The Colonna Santa is a lone column that was venerated in the past as a relic, currently kept in St. Peter's Basilica. Its name means "holy column" in Italian.

== History ==
The column dates back to the late 2nd or early 3rd century. It, along with 11 other columns, made up the pergola in the church's chancel since the late 6th century. In the 12th century, Petrus Mallius considered that the columns were part of the Temple in Jerusalem and, earlier, part of Apollo's temple in Troy.

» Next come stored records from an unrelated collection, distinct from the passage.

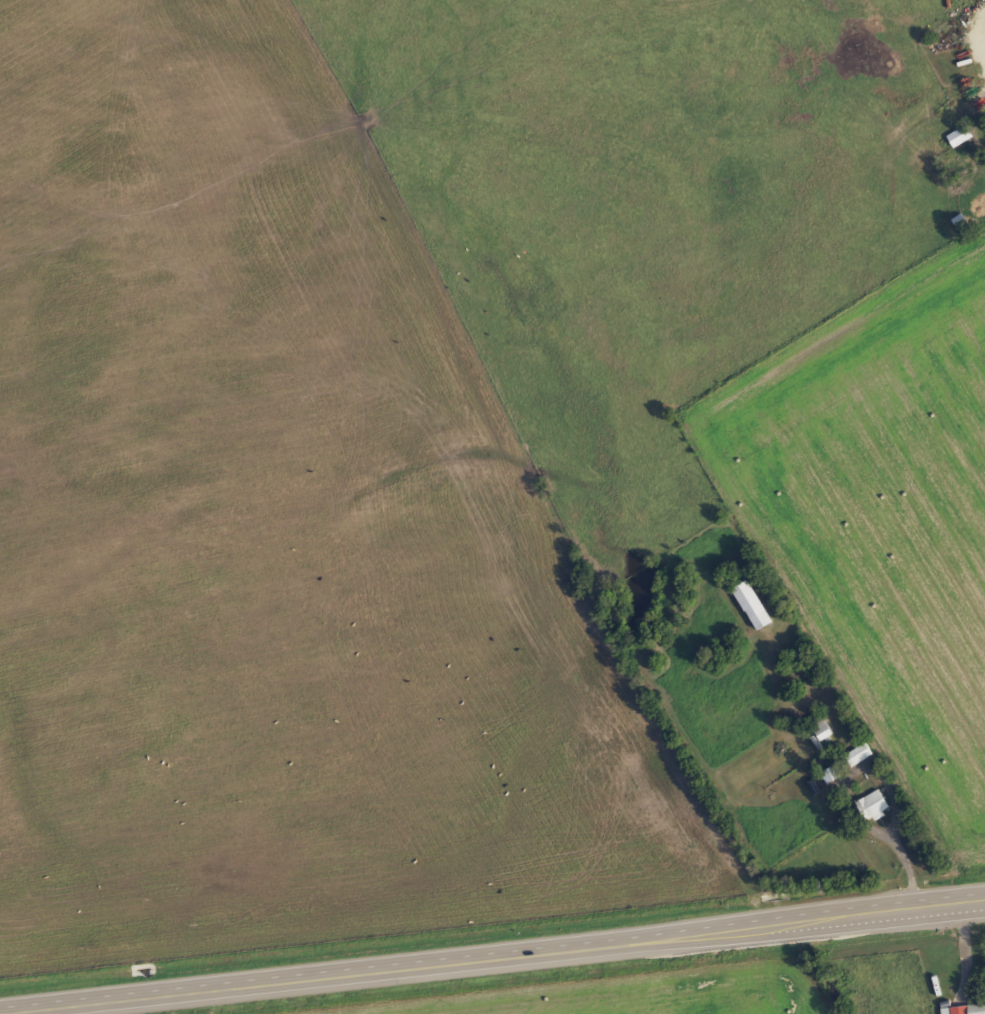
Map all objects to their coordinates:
building: (961, 135)
building: (753, 605)
building: (821, 726)
building: (860, 755)
building: (832, 774)
building: (873, 806)
road: (492, 954)
building: (968, 1009)

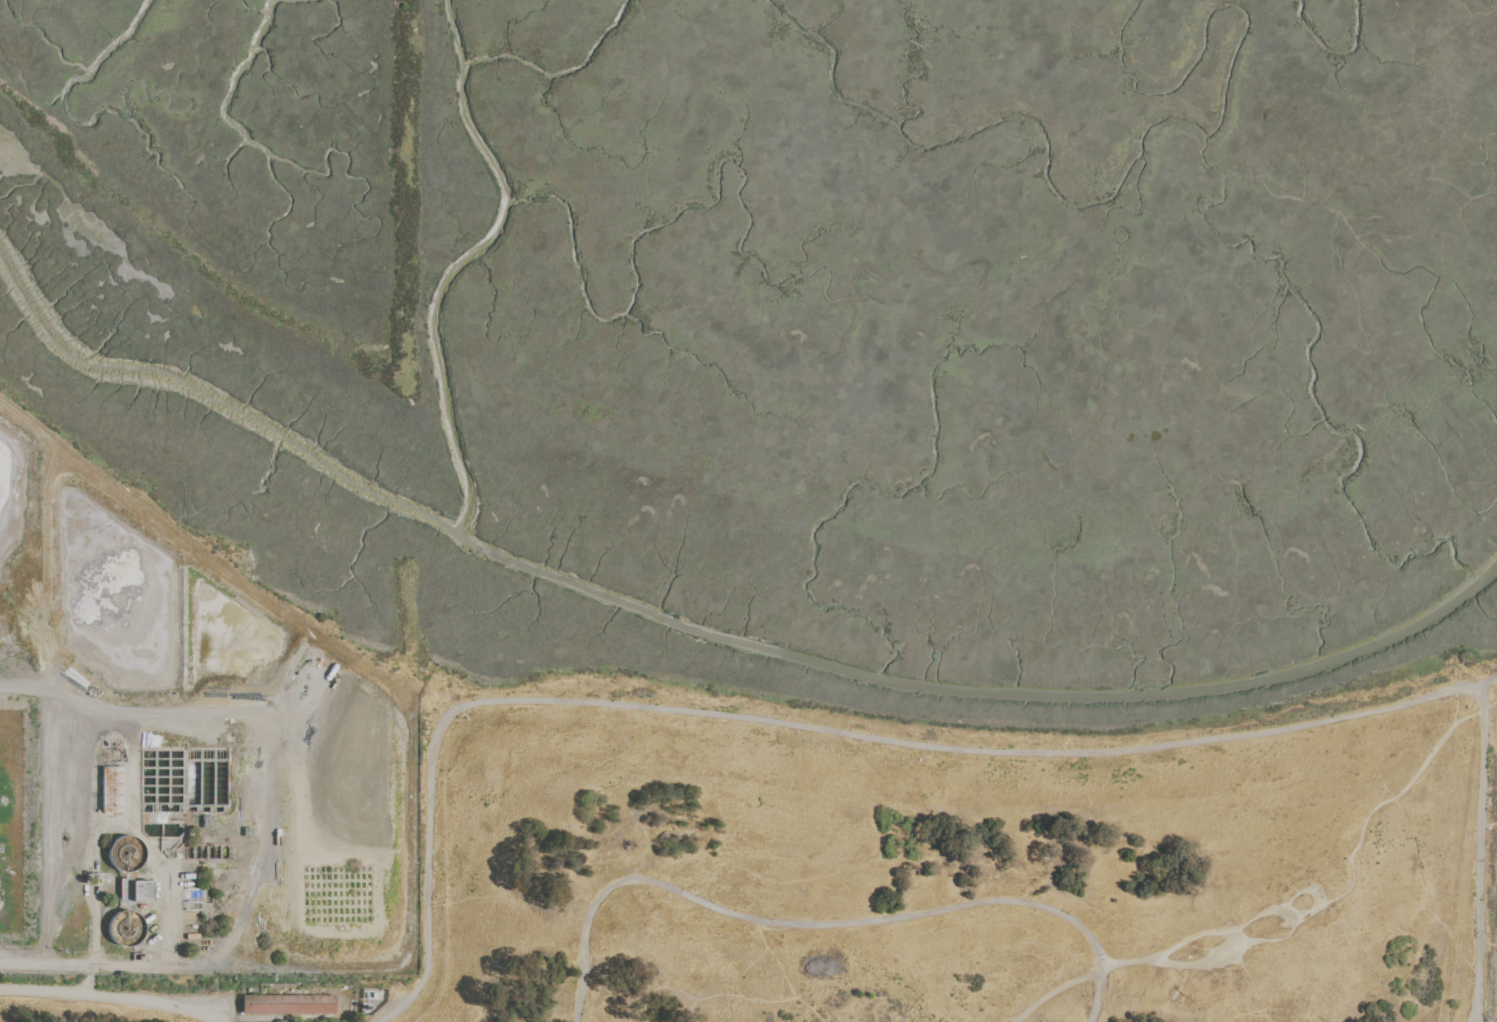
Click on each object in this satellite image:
road: (1485, 681)
road: (1454, 705)
road: (98, 714)
road: (801, 727)
road: (1432, 750)
building: (111, 790)
road: (45, 808)
road: (88, 846)
road: (1480, 854)
road: (1350, 865)
park: (914, 868)
building: (128, 869)
road: (60, 870)
road: (164, 890)
road: (1284, 913)
road: (824, 925)
road: (1239, 926)
building: (125, 929)
road: (1235, 938)
road: (93, 967)
road: (781, 974)
road: (1055, 991)
road: (115, 999)
building: (286, 1004)
road: (1472, 1006)
road: (165, 1009)
road: (1011, 1017)

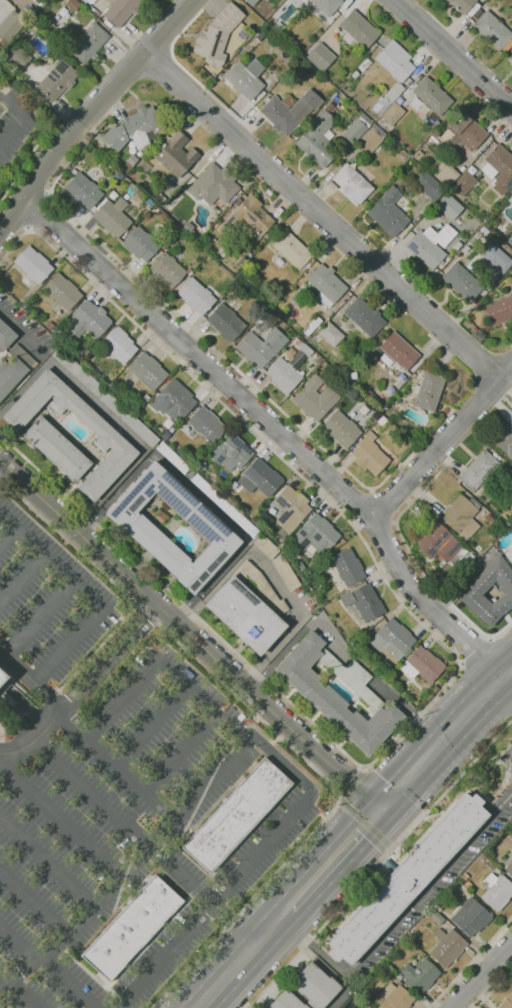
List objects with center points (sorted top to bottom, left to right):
building: (87, 1)
road: (15, 2)
road: (20, 2)
building: (251, 2)
building: (73, 5)
building: (461, 5)
building: (324, 7)
building: (120, 11)
building: (476, 14)
building: (12, 25)
building: (510, 26)
building: (356, 31)
building: (493, 31)
building: (242, 35)
building: (217, 36)
building: (89, 42)
road: (453, 54)
building: (18, 56)
building: (320, 56)
building: (511, 57)
building: (394, 61)
building: (364, 64)
building: (354, 74)
building: (58, 79)
building: (244, 79)
building: (332, 96)
building: (432, 96)
building: (387, 98)
road: (67, 110)
road: (89, 111)
building: (285, 113)
building: (392, 114)
road: (24, 117)
building: (135, 128)
building: (356, 129)
building: (465, 132)
building: (434, 134)
building: (316, 140)
building: (369, 141)
building: (102, 150)
road: (31, 153)
building: (176, 154)
building: (417, 155)
building: (133, 159)
building: (499, 168)
building: (444, 174)
building: (368, 176)
road: (33, 183)
building: (463, 183)
building: (215, 184)
building: (352, 185)
building: (429, 186)
building: (134, 187)
building: (82, 189)
building: (510, 199)
building: (449, 206)
building: (215, 211)
building: (388, 212)
road: (39, 214)
building: (113, 216)
road: (323, 216)
road: (13, 218)
building: (248, 221)
road: (3, 224)
building: (483, 231)
building: (182, 233)
building: (510, 241)
building: (141, 243)
building: (430, 245)
building: (456, 246)
building: (292, 249)
building: (222, 250)
building: (494, 256)
building: (34, 264)
building: (168, 269)
building: (497, 276)
building: (462, 282)
building: (326, 284)
building: (63, 291)
building: (197, 295)
building: (499, 310)
building: (364, 317)
building: (91, 320)
building: (226, 323)
road: (22, 331)
building: (331, 333)
building: (6, 335)
road: (201, 336)
building: (120, 345)
building: (261, 346)
building: (399, 351)
building: (376, 352)
building: (289, 368)
building: (15, 369)
building: (148, 370)
building: (407, 382)
building: (347, 387)
building: (429, 390)
building: (106, 397)
building: (315, 397)
building: (146, 398)
building: (173, 400)
road: (108, 415)
building: (382, 420)
building: (168, 422)
building: (207, 424)
building: (341, 428)
road: (280, 431)
building: (108, 434)
building: (165, 434)
building: (504, 440)
road: (442, 442)
building: (57, 449)
building: (231, 452)
building: (370, 454)
building: (173, 457)
building: (478, 470)
building: (261, 478)
road: (199, 497)
road: (386, 503)
road: (360, 504)
building: (225, 505)
building: (291, 508)
building: (160, 515)
building: (463, 516)
building: (489, 519)
building: (133, 523)
road: (380, 530)
building: (317, 534)
road: (7, 536)
building: (492, 539)
building: (439, 542)
building: (266, 546)
building: (509, 554)
building: (300, 566)
building: (348, 567)
building: (286, 573)
road: (273, 578)
road: (22, 581)
building: (478, 588)
road: (441, 593)
road: (87, 596)
parking lot: (51, 599)
building: (364, 602)
building: (249, 608)
road: (40, 621)
road: (185, 629)
building: (366, 629)
building: (393, 640)
road: (339, 641)
road: (475, 651)
road: (454, 654)
road: (106, 655)
building: (422, 665)
building: (3, 677)
road: (471, 694)
building: (320, 695)
road: (201, 701)
road: (56, 706)
road: (151, 727)
road: (274, 732)
road: (182, 756)
road: (452, 758)
road: (282, 760)
road: (115, 765)
road: (402, 768)
road: (231, 776)
traffic signals: (351, 780)
road: (351, 783)
traffic signals: (388, 784)
road: (89, 793)
road: (254, 797)
road: (382, 809)
parking lot: (105, 813)
building: (237, 815)
road: (277, 817)
road: (61, 822)
road: (366, 824)
traffic signals: (370, 841)
road: (380, 864)
road: (48, 866)
road: (346, 866)
building: (509, 868)
building: (408, 878)
road: (435, 883)
building: (497, 891)
road: (199, 892)
road: (216, 902)
road: (277, 904)
road: (36, 906)
road: (93, 913)
building: (471, 917)
building: (132, 928)
building: (447, 946)
road: (322, 953)
road: (258, 961)
road: (470, 962)
road: (47, 965)
road: (481, 974)
building: (391, 976)
building: (420, 976)
building: (315, 985)
road: (494, 988)
road: (341, 989)
road: (17, 991)
building: (396, 997)
building: (287, 1001)
building: (507, 1001)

By the late 12th century and during the 13th century, a myth had emerged in which the northeast column of the pergola had been used by Jesus to lean on during his sermons to the Jewish people. The column was also said to have healing powers, especially to those under spirit possession. This earned it the title colonna degli spiritati (Italian for "column of the possessed").

In 1438, the cardinal Giordano Orsini placed a stone guard rail, decorated with heraldic motifs, around the column, along with tall bars. The stone rail had the phrase de Salomonis templo inscribed onto it, regarding the column's supposed Solomonic origins.

The column was separated from the chancel's pergola in 1513, being moved to different locations within the old basilica.

Archaeological studies regarding the column were started in the late 19th century, due to it being moved from a chapel south from the Chapel of the Pietà in the currently standing basilica into the Chapel of the Pietà in 1888.

== Description ==
The column is made of white marble and has a height of 15.5 feet (4.74 meters). It belongs to the Solomonic order, with a shaft decorated with grape vines and a Composite capital.

In Old St. Peter's Basilica, the column was kept in the right side of the nave, next to the crossing, according to the plan of Tiberio Alfarano. It is currently kept in the Treasury Museum of the basilica.